Work request a ▸
Output a verbatim portion of the OpenQP Python guide. Start at the words "silent 0 prints" and stop after "methods after construction.".

Extract provided ▸
---

OpenQP exposes two Python layers.

Layer Import Use
High-level wrapper from oqp.openqp import OpenQP OpenQP-native scripts with molecule, workflow, and section-style keyword setup.
Runner from oqp.pyoqp import Runner Existing input files, explicit sectioned dictionaries, and front ends that already build OpenQP input data.

Both layers use the same OpenQP input schema and the same native calculation engine. OpenQP builds a sectioned dictionary and passes it to Runner.

For a user-level guide with complete scripts, see Run OpenQP from Python. This page keeps the user-facing Python helpers in one place; developer-facing native details are in the Developer Guide.

High-Level OpenQP Wrapper

from oqp.openqp import OpenQP

job = OpenQP("h2o_mrsf", silent=1)
job.molecule(geometry="water", charge=0)
job.theory.mrsf(functional="bhhlyp", basis="6-31g*", nstate=3)

mol = job.run()
print(mol.get_results()["td_energies"])

Constructor

OpenQP(
    project="oqp_project",
    log=None,
    silent=0,
    usempi=True,
    config=None,
    **sections,
)
Argument Meaning
project Project name used in logs and output files. It can be passed positionally, as in OpenQP("h2o").
log Log file path. Defaults to <project>.log.
silent 0 prints parsed input and normal messages; 1 suppresses them.
usempi Low-level runtime flag. New high-level scripts normally set this through job.control(usempi=...).
config Optional sectioned OpenQP input dictionary.
**sections Optional section dictionaries, for example input={...} or scf={...}.

The constructor is intentionally runtime-focused. Molecule and method setup use OpenQP-native methods after construction.

The high-level API is organized around six top-level calls:

Call Role
job.molecule(...) Molecular identity: geometry, charge, multiplicity, and optional second geometry.
job.theory.<model>(...) Quantum theory: method, functional, ordinary basis, reference, and response-state count.
job.workflow.*(...) Calculation type: energy, gradient, Hessian, optimization, SOC, NACME, EKT, PCM, NMR, and related workflows.
job.control(...) Hardware/runtime controls such as MPI and OpenMP threads.
job.settings.*(...) Specialized detailed settings such as atom-wise basis and direct section overrides.
job.run() Execute the calculation.

Molecule Setup

job.molecule("H 0 0 0; H 0 0 0.74", charge=0, multiplicity=1)
job.molecule(geometry="water", charge=0, multiplicity=1)
job.molecule(geometry="benzene", source="pubchem", charge=0, multiplicity=1)
job.molecule([
    ("H", 0.0, 0.0, 0.0),
    ("H", 0.0, 0.0, 0.74),
])
Method Returns Use
molecule(system=None, system2=None, charge=None, multiplicity=None, unit="Angstrom", geometry=None, geometry2=None, source="auto", timeout=10, **kwargs) OpenQP Writes molecular data into [input], including explicit system text, optional system2, named geometry, charge, and the reference multiplicity.

---

Records provided ▸
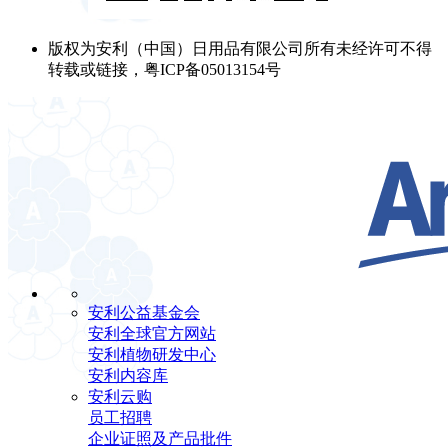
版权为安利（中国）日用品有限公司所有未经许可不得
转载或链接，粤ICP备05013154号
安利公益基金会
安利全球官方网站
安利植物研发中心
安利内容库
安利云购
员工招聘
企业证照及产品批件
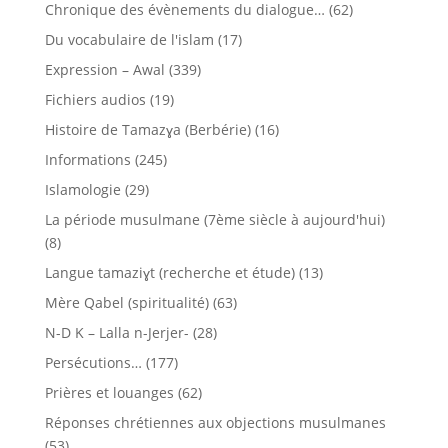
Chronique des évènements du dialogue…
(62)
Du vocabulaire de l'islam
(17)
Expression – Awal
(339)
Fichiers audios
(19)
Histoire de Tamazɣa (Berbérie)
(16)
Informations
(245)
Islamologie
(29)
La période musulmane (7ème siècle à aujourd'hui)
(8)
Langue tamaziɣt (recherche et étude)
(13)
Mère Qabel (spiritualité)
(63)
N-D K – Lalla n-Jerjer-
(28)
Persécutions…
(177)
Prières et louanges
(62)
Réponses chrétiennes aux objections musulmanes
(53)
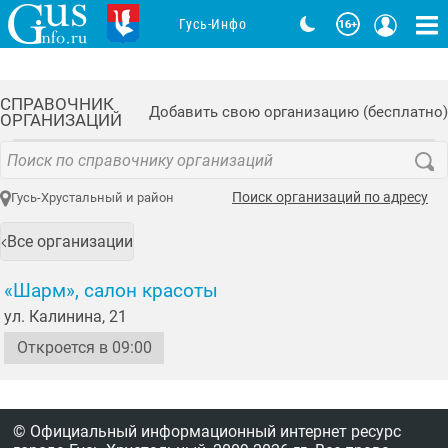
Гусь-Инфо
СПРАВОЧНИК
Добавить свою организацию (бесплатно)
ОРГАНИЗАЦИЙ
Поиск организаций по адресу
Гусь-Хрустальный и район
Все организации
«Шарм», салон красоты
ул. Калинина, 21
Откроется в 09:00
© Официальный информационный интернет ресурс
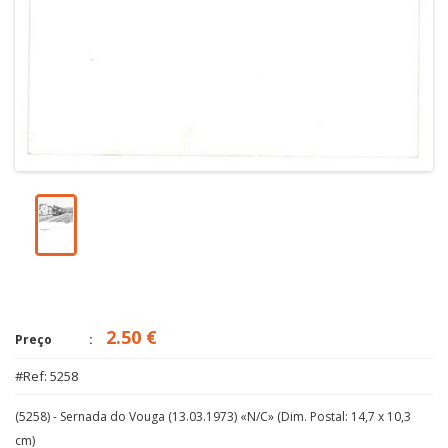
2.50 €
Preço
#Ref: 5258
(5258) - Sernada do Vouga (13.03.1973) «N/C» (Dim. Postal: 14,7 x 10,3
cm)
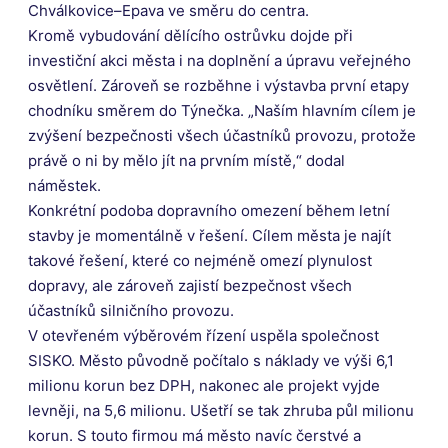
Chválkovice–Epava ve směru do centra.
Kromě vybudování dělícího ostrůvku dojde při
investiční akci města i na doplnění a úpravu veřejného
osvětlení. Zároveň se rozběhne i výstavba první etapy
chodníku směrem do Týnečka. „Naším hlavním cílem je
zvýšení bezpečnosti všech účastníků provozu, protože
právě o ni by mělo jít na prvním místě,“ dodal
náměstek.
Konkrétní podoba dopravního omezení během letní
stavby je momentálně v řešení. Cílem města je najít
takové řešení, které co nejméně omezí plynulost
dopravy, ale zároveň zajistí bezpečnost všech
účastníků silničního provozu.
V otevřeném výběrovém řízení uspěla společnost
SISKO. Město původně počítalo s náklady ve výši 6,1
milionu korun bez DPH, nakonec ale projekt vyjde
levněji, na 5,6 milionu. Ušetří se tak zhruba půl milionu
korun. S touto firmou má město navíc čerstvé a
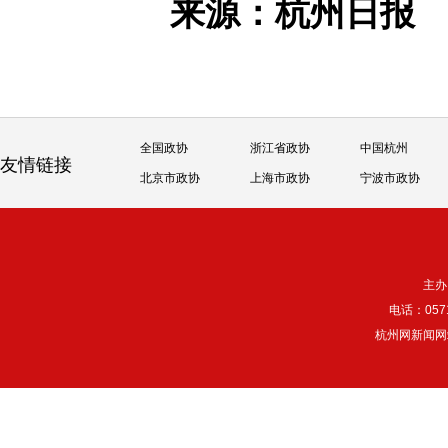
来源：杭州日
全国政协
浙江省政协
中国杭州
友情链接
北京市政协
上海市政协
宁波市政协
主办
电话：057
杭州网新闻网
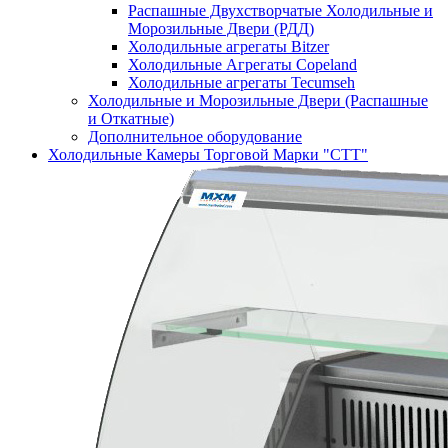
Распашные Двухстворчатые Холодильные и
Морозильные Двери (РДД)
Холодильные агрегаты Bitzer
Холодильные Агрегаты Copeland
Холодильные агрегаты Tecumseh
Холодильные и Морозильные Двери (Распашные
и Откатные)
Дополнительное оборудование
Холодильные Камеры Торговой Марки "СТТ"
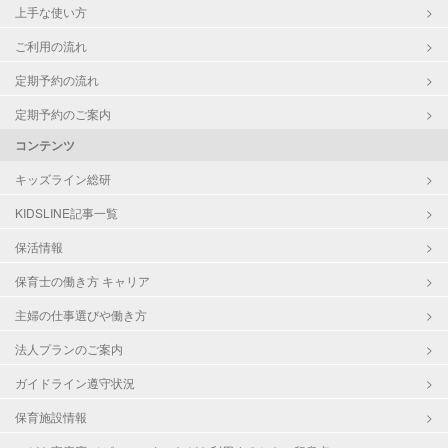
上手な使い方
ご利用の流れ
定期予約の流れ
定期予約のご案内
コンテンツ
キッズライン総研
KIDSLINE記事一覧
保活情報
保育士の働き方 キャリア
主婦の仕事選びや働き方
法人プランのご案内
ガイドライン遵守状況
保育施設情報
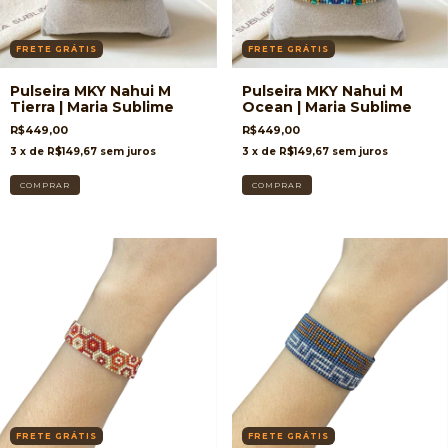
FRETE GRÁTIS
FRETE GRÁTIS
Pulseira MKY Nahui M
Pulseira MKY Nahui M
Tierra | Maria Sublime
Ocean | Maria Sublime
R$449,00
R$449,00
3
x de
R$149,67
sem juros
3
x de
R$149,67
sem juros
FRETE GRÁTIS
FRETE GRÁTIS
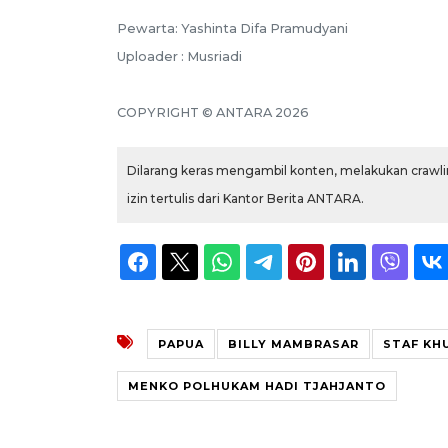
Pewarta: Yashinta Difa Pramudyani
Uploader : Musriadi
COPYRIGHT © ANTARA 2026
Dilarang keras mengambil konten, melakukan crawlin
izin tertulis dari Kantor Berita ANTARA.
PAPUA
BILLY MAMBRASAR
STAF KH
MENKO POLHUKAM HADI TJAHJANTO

---

Work request b ▸
Tally the lines in the entries above that contain the string "všech", treating uppercase and lowercase as different, and reply with only the number.

Worked solution a ▸
silent 0 prints parsed input and normal messages; 1 suppresses them.
usempi Low-level runtime flag. New high-level scripts normally set this through job.control(usempi=...).
config Optional sectioned OpenQP input dictionary.
**sections Optional section dictionaries, for example input={...} or scf={...}.

The constructor is intentionally runtime-focused. Molecule and method setup use OpenQP-native methods after construction.

Worked solution b ▸
2